Ainda mais difícil foi encarar os pais da garota que ama, vê-los lamentar e encará-lo com desgosto. Apesar de tudo, ele os abraçou, confortou e foi retribuído. Já era fim de tarde quando a amada deles entrou para a cirurgia. Os policiais ficariam nos arredores, cercando a clínica, caso ele tentasse escapar.
[x]
Foram sete angustiantes horas até que o sucesso das cirurgias fosse confirmado. Além do transplante, foi necessário remover as balas alojadas na perna de Pâmela. Depois, tiveram que aguardar quase mais oito horas para poderem vê-la, pois precisavam esperá-la acordar naturalmente.
Um policial, grande fã do justiceiro, havia entregado flores para Thiago, orientando-o a dá-las à namorada quando ela acordasse. Com o buquê nas mãos, ele olha para os sogros, que acenam com a cabeça em concordância.
Entra no quarto, a vê com os olhos vermelhos, o rosto um pouco amassado, os cabelos desalinhados. Todavia, ainda continua sendo a garota mais linda que ele já vira em toda sua vida:
— Tenho andado distraído, impaciente e indeciso. E ainda estou confuso, só que agora é diferente, estou tão tranquilo e tão contente... — canta um trecho da música “Quase Sem Querer” do Legião Urbana, arrancando-lhe um sorriso.
— Quantas chances desperdicei quando o que eu mais queria era provar pra todo mundo que eu não precisava provar nada pra ninguém? — o acompanha.
— Me fiz em mil pedaços pra você juntar e queria sempre achar explicação pro que eu sentia...
— Como um anjo caído, fiz questão de esquecer que mentir pra si mesmo é sempre a pior mentira... — solta um longo suspiro. — O Rô dizia que era nossa música. Sabe que até que faz sentido?
— Já te disseram o que aconteceu? — ela confirma com a cabeça. — Vou sentir falta daquele desgraçado! — expressa, dando um pequeno riso. — Trouxe essas flores pra você! — cede-a.
— Obrigada! — exprime. — O que será de nós agora?
Ele inspira; expira, vagarosamente.
— Infelizmente, terá que descobrir sozinha... — abre a boca para questioná-lo, contudo, é interrompida. — Preciso pagar pelo que fiz, mas você não. Você não tem nada a ver com minhas atitudes, foi uma vítima em tudo isso. Não quero que participe da minha penitência.
— Mas eu te amo! Nós passaremos por isso juntos!
— Não, Pâmela! — pega uma de suas mãos. — Se eu for preso, ou se eu fugir, serei morto de qualquer forma. Há muitas pessoas atrás de mim, não quero que seja um alvo delas!

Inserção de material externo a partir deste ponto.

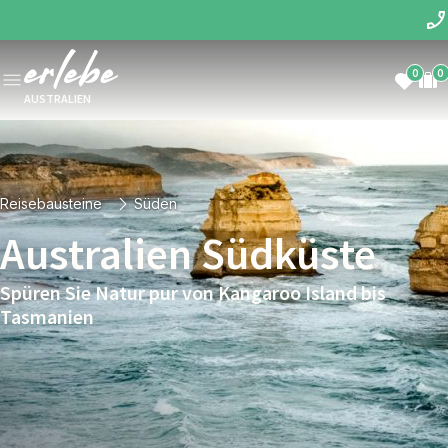
0
0
AUSTRALIEN
Reisebausteine
Süden
Australien Südküste
Spüren Sie Natur pur von Kangaroo Island bis
Tasmanien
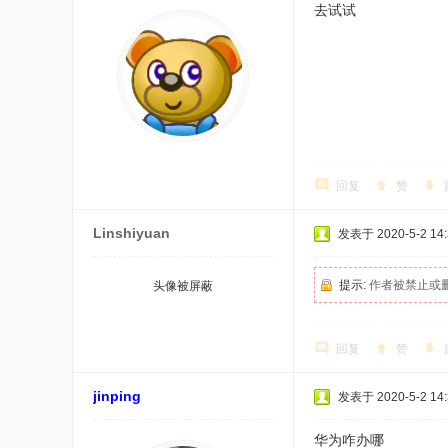
去试试
回复
赞
Linshiyuan
发表于 2020-5-2 14:
提示:
作者被禁止或
头像被屏蔽
回复
赞
jinping
发表于 2020-5-2 14:
华为咋办哪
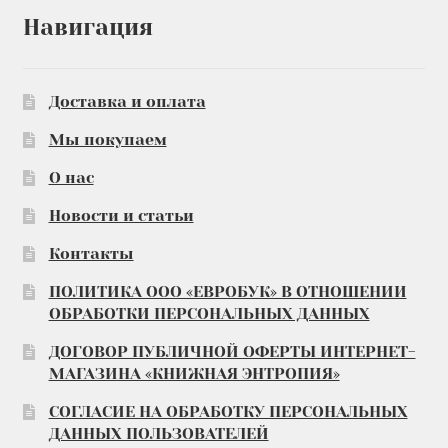
Навигация
Доставка и оплата
Мы покупаем
О нас
Новости и статьи
Контакты
ПОЛИТИКА ООО «ЕВРОБУК» В ОТНОШЕНИИ
ОБРАБОТКИ ПЕРСОНАЛЬНЫХ ДАННЫХ
ДОГОВОР ПУБЛИЧНОЙ ОФЕРТЫ ИНТЕРНЕТ-
МАГАЗИНА «КНИЖНАЯ ЭНТРОПИЯ»
СОГЛАСИЕ НА ОБРАБОТКУ ПЕРСОНАЛЬНЫХ
ДАННЫХ ПОЛЬЗОВАТЕЛЕЙ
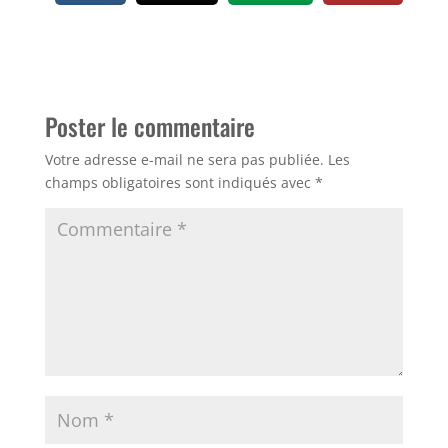
Poster le commentaire
Votre adresse e-mail ne sera pas publiée.
Les
champs obligatoires sont indiqués avec
*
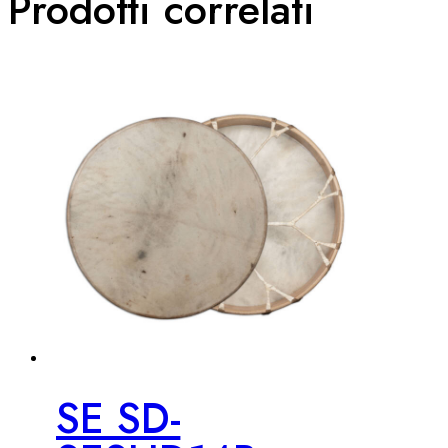
Prodotti correlati
SE SD-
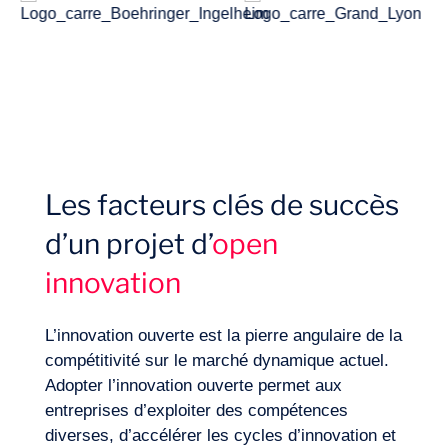
Les facteurs clés de succès
d’un projet d’
open
Expertises
innovation
L’innovation ouverte est la pierre angulaire de la
compétitivité sur le marché dynamique actuel.
Adopter l’innovation ouverte permet aux
entreprises d’exploiter des compétences
diverses, d’accélérer les cycles d’innovation et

— Já perdi tudo o que tinha. Não posso te perder também...
— Não está me perdendo! — se levanta. — Olha, eu também te amo, mas não posso te expor a isso. Precisa seguir sem mim...
— Vou sentir saudades... — murmura em meio ao pranto.
— Eu também, amor... — abraça-a forte. — Eu também... — desvencilha-se um pouco para encarar seus orbes verdes mais uma vez. — Mas quando eu quiser lembrar de você, olharei para o céu, pode estar de dia ou de noite, lembrarei de você! Espero que também olhe para ele e se lembre que estaremos olhando na mesma direção. — ergue seu dedo mindinho. — Promete?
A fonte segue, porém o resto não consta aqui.